OK, that worked - thanks!  Is it possible to know what "input" value is used to query CACTUS for CAS number retrieval when using InstantJChem in this way?  For my example there are a lot of errors and "not found" entries, but when I search manually using either the traditional name or the SMILES, CACTUS returns the correct value.

ChemAxon e7b9408ca1

31-05-2013 15:07:42

The smiles is used as the input. Can you share an example that you think should work and that does not?

User b1fdf71dd3

03-06-2013 10:52:47










dbonniot wrote:

The smiles is used as the input. Can you share an example that you think should work and that does not?



Sure - here's one example from my particular database:


The compound was imported to the Instant JChem database using the common name: "albendazole".  I also used the traditionalName() function to generate a new field, and this verified the name (it was the same).  When I ran the database using the molConvert("name:cas#") function, this compound gave an error.  If I manually browse to http://cactus.nci.nih.gov/chemical/structure and enter the name "albendazole", the server returns the value "54965-21-8", which is the correct CAS #.

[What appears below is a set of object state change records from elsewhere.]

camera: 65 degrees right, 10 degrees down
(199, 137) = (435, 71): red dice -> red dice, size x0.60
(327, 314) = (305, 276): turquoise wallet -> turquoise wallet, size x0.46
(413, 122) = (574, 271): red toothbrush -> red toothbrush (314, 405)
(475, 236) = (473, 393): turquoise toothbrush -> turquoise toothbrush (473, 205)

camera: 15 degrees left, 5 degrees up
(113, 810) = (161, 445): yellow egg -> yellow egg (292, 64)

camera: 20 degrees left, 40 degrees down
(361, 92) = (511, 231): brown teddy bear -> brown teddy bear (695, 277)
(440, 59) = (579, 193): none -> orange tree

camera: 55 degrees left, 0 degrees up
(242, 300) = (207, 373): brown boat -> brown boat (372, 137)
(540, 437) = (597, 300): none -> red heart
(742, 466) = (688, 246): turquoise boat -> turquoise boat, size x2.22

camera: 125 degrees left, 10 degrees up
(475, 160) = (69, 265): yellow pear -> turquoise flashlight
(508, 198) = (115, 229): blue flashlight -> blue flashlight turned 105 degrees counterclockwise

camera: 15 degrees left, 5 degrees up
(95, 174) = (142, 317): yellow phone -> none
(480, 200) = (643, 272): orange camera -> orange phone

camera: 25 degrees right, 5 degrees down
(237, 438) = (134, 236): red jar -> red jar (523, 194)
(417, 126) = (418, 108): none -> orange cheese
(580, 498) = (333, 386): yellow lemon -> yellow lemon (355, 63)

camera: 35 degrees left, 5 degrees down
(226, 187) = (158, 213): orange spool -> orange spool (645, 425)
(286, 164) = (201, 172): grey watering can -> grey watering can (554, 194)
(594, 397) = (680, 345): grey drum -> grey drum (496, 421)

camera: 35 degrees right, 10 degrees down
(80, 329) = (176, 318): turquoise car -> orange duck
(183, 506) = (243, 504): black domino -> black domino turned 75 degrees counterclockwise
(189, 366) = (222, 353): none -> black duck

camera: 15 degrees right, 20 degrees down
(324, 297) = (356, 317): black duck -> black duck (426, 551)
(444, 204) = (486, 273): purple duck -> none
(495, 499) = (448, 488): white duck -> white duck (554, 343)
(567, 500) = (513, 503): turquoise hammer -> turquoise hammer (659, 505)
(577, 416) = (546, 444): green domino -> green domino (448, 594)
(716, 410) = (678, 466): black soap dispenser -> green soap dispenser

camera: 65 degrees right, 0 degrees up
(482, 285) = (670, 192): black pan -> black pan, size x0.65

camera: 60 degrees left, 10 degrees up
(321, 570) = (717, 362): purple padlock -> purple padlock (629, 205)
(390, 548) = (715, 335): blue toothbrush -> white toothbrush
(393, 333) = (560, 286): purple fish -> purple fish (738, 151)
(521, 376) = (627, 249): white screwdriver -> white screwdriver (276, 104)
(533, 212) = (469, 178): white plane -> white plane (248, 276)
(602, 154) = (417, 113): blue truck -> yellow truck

I know the problem:  Instant JChem 6.0 generates the following SMILES for this compound: 


CCCSc1ccc2[nH]c(NC(=O)OC)nc2c1


If I ask CACTUS to generate SMILES from the name "albendazole", the output is:


C1=C(SCCC)C=CC2=C1[NH]C(=N2)NC(OC)=O


The first SMILES string is not recognized properly by CACTUS, but the second (obviously) is.  So, I guess the issue is the fact that SMILES nomenclature isn't completely unambiguous.  Perhaps one solution would be to allow the user to specify the input parameter for the CACTUS query?  It might be more useful in some cases to query by InChIKey or name (traditional or IUPAC)...

ChemAxon e7b9408ca1

03-06-2013 12:08:51

Thanks a lot for your research! Accordingly, version 6.1 will use the InChI Key to perform the search, which will solve such cases.